About this task: Rewrite the lines below, changing every "Купить" to "Заказать" and keeping everything else the same. Leave out the pictures.

● ● ● ● ● ● ●

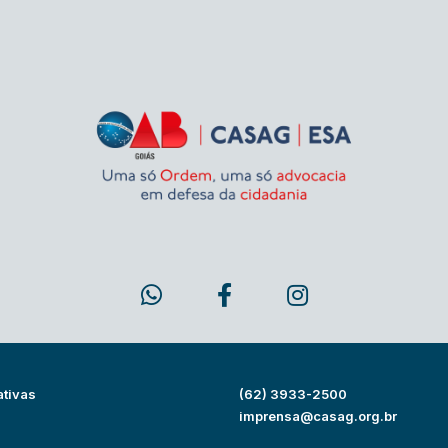
ativas
(62) 3933-2500
s
imprensa@casag.org.br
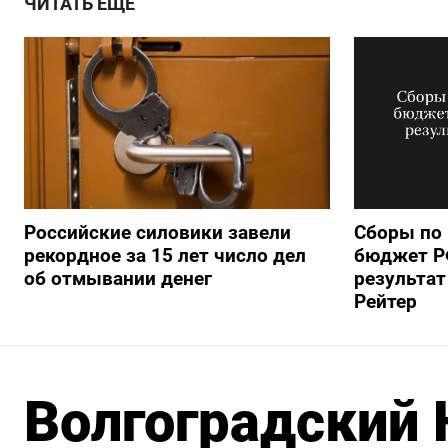
ЧИТАТЬ ЕЩЕ
Российские силовики завели
Сборы по
рекордное за 15 лет число дел
бюджет РФ
об отмывании денег
результат
Рейтер
Волгоградский 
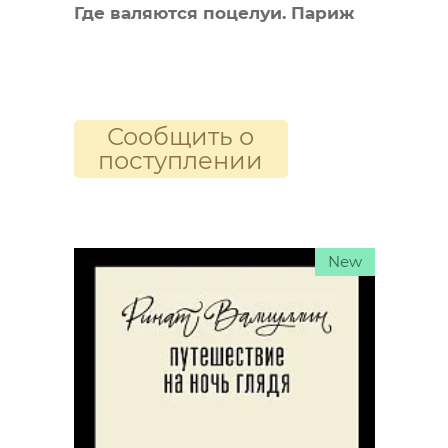
Где валяются поцелуи. Париж
Сообщить о
поступлении
New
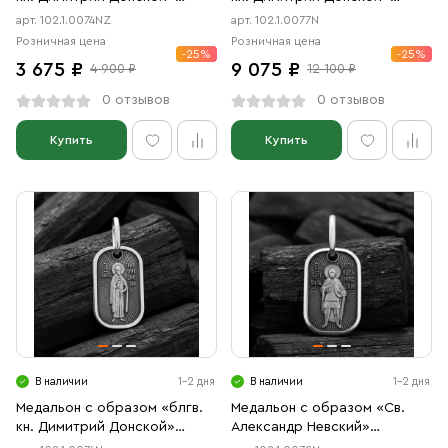
чернение, позолота
чернение
арт. 102.1.0074NZ
арт. 102.1.0077N
Розничная цена
Розничная цена
-25%
-25%
3 675 ₽
9 075 ₽
4 900 ₽
12 100 ₽
0 отзывов
0 отзывов
Купить
Купить
В наличии
1-2 дня
В наличии
1-2 дня
Медальон с образом «блгв.
Медальон с образом «Св.
кн. Димитрий Донской»
Александр Невский»
чернение
чернение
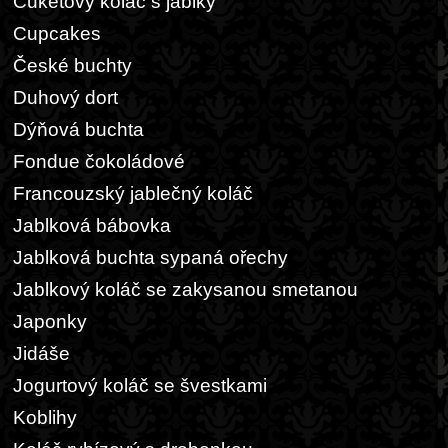
Cuketový koláč s jablky
Cupcakes
České buchty
Duhový dort
Dýňová buchta
Fondue čokoládové
Francouzský jablečný koláč
Jablková bábovka
Jablková buchta sypaná ořechy
Jablkový koláč se zakysanou smetanou
Japonky
Jidáše
Jogurtový koláč se švestkami
Koblihy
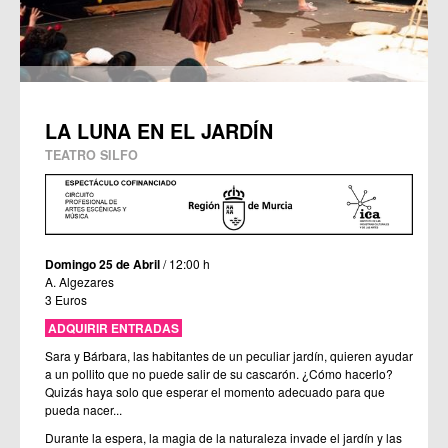
LA LUNA EN EL JARDÍN
TEATRO SILFO
Domingo 25 de Abril
/ 12:00 h
A. Algezares
3 Euros
ADQUIRIR ENTRADAS
Sara y Bárbara, las habitantes de un peculiar jardín, quieren ayudar
a un pollito que no puede salir de su cascarón. ¿Cómo hacerlo?
Quizás haya solo que esperar el momento adecuado para que
pueda nacer...
Durante la espera, la magia de la naturaleza invade el jardín y las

● ● ● ● ● ● ●

Your solution:
ativas
(62) 3933-2500
s
imprensa@casag.org.br
ЧИТАТЬ ЕЩЕ
Российские силовики завели
Сборы по
рекордное за 15 лет число дел
бюджет РФ
об отмывании денег
результат
Рейтер
Волгоградский 
Где валяются поцелуи. Париж
Сообщить о
поступлении
New
чернение, позолота
чернение
арт. 102.1.0074NZ
арт. 102.1.0077N
Розничная цена
Розничная цена
-25%
-25%
3 675 ₽
9 075 ₽
4 900 ₽
12 100 ₽
0 отзывов
0 отзывов
Заказать
Заказать
В наличии
1-2 дня
В наличии
1-2 дня
Медальон с образом «блгв.
Медальон с образом «Св.
кн. Димитрий Донской»
Александр Невский»
чернение
чернение
Cuketový koláč s jablky
Cupcakes
České buchty
Duhový dort
Dýňová buchta
Fondue čokoládové
Francouzský jablečný koláč
Jablková bábovka
Jablková buchta sypaná ořechy
Jablkový koláč se zakysanou smetanou
Japonky
Jidáše
Jogurtový koláč se švestkami
Koblihy
LA LUNA EN EL JARDÍN
TEATRO SILFO
Domingo 25 de Abril
/ 12:00 h
A. Algezares
3 Euros
ADQUIRIR ENTRADAS
Sara y Bárbara, las habitantes de un peculiar jardín, quieren ayudar
a un pollito que no puede salir de su cascarón. ¿Cómo hacerlo?
Quizás haya solo que esperar el momento adecuado para que
pueda nacer...
Durante la espera, la magia de la naturaleza invade el jardín y las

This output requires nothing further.